» **Study text**:
--------------------------------------------------

Last week we talked a lot about Ms. Bindel's brief against romance, and the comments we received were long and thoughtful as well. Robin posted more at length here at Access Romance, with comments back already from Laura and Sarah and me.

There were a few comments here, though, that I wanted to pull out and respond to here "above the fold" because they seemed to me to touch on important issues for romance criticism, as well as for the genre itself. I'll do that over the next few days, so that no single post gets too long--as much to plant the ideas deeper in my own memory as anything else.

Lazaraspaste got some excellent points in right away, I thought, about critical condescension:
What Bindel fails to acknowledge is that what one likes to read is just that, what one likes to read. It is a matter of taste. If we must analyze literature and art from a (sigh) sociological and anthropological perspective, endlessly debating whether these books may or may not harm women's psyche, progress, personal quest for self-actualization, etc. then we must acknowledge that different women need different things at different times in their lives. [...]

What I found particularly obnoxious about Bindel's statements wasn't that she thought romance was trash but the implication that she knows what is best for women. That if women want to be free from patriarchal oppression not only must they not want men to behave this way (P.1) in real life but they must not read about it in a book.

And it isn't Bindel alone. Most opponents of the romance genre take a similar tack. Most of these critics write their arguments from this moral high ground, shaking their collective heads at those poor, benighted souls who have failed to see the light (whether it be ideologically left or right) and realize that the only literature worth reading is literature that ennobles us. And if people are resistant to being ennobled then we enlightened few must continue to educate them through a process of shame and condescension.

--------------------------------------------------

» **Record set**:
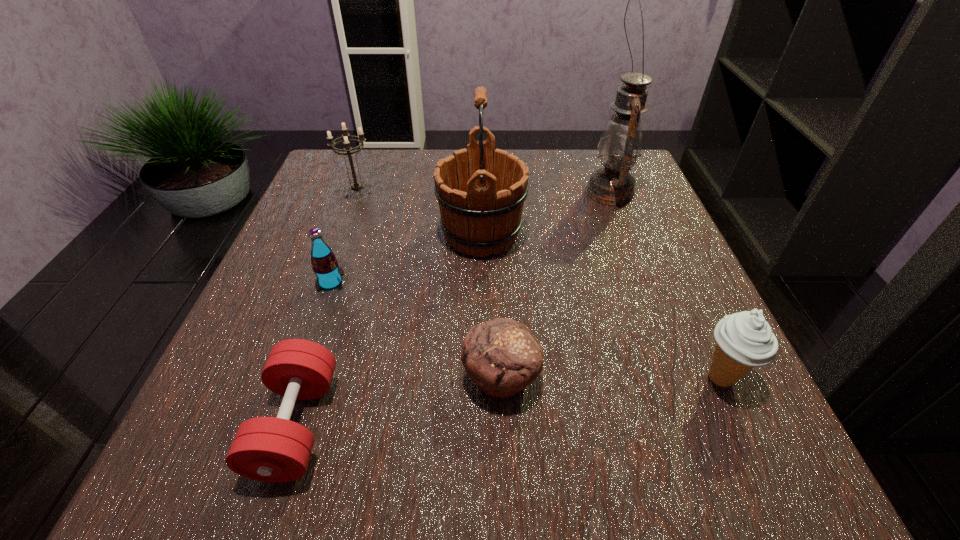
Locate an element on the screen. oil lamp that is at the right edge is located at coordinates (620, 145).

The image size is (960, 540). I want to click on icecream positioned at the right edge, so click(745, 340).

In order to click on object situated at the far left corner in this screenshot , I will do `click(356, 186)`.

Image resolution: width=960 pixels, height=540 pixels. I want to click on object positioned at the near left corner, so click(x=269, y=449).

This screenshot has width=960, height=540. In order to click on object that is at the far right corner in this screenshot , I will do `click(620, 145)`.

This screenshot has width=960, height=540. I want to click on free region at the far edge of the desktop, so click(x=565, y=180).

The height and width of the screenshot is (540, 960). In the image, there is a desktop. Identify the location of vacant area at the near edge. (645, 454).

In the image, there is a desktop. Where is `free region at the left edge`? free region at the left edge is located at coordinates (198, 407).

Where is `free space at the right edge`? free space at the right edge is located at coordinates (668, 313).

In the image, there is a desktop. At what (x,y) coordinates should I click in order to perform the action: click on vacant space at the near right corner. Please return your answer as a coordinate pair (x, y). This screenshot has height=540, width=960. Looking at the image, I should click on (708, 455).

--------------------------------------------------

» **Description of the task**: Copy the entire romance criticism text word for word. Draw only on the romance criticism text.

» **Exercise response**:
Last week we talked a lot about Ms. Bindel's brief against romance, and the comments we received were long and thoughtful as well. Robin posted more at length here at Access Romance, with comments back already from Laura and Sarah and me.

There were a few comments here, though, that I wanted to pull out and respond to here "above the fold" because they seemed to me to touch on important issues for romance criticism, as well as for the genre itself. I'll do that over the next few days, so that no single post gets too long--as much to plant the ideas deeper in my own memory as anything else.

Lazaraspaste got some excellent points in right away, I thought, about critical condescension:
What Bindel fails to acknowledge is that what one likes to read is just that, what one likes to read. It is a matter of taste. If we must analyze literature and art from a (sigh) sociological and anthropological perspective, endlessly debating whether these books may or may not harm women's psyche, progress, personal quest for self-actualization, etc. then we must acknowledge that different women need different things at different times in their lives. [...]

What I found particularly obnoxious about Bindel's statements wasn't that she thought romance was trash but the implication that she knows what is best for women. That if women want to be free from patriarchal oppression not only must they not want men to behave this way (P.1) in real life but they must not read about it in a book.

And it isn't Bindel alone. Most opponents of the romance genre take a similar tack. Most of these critics write their arguments from this moral high ground, shaking their collective heads at those poor, benighted souls who have failed to see the light (whether it be ideologically left or right) and realize that the only literature worth reading is literature that ennobles us. And if people are resistant to being ennobled then we enlightened few must continue to educate them through a process of shame and condescension.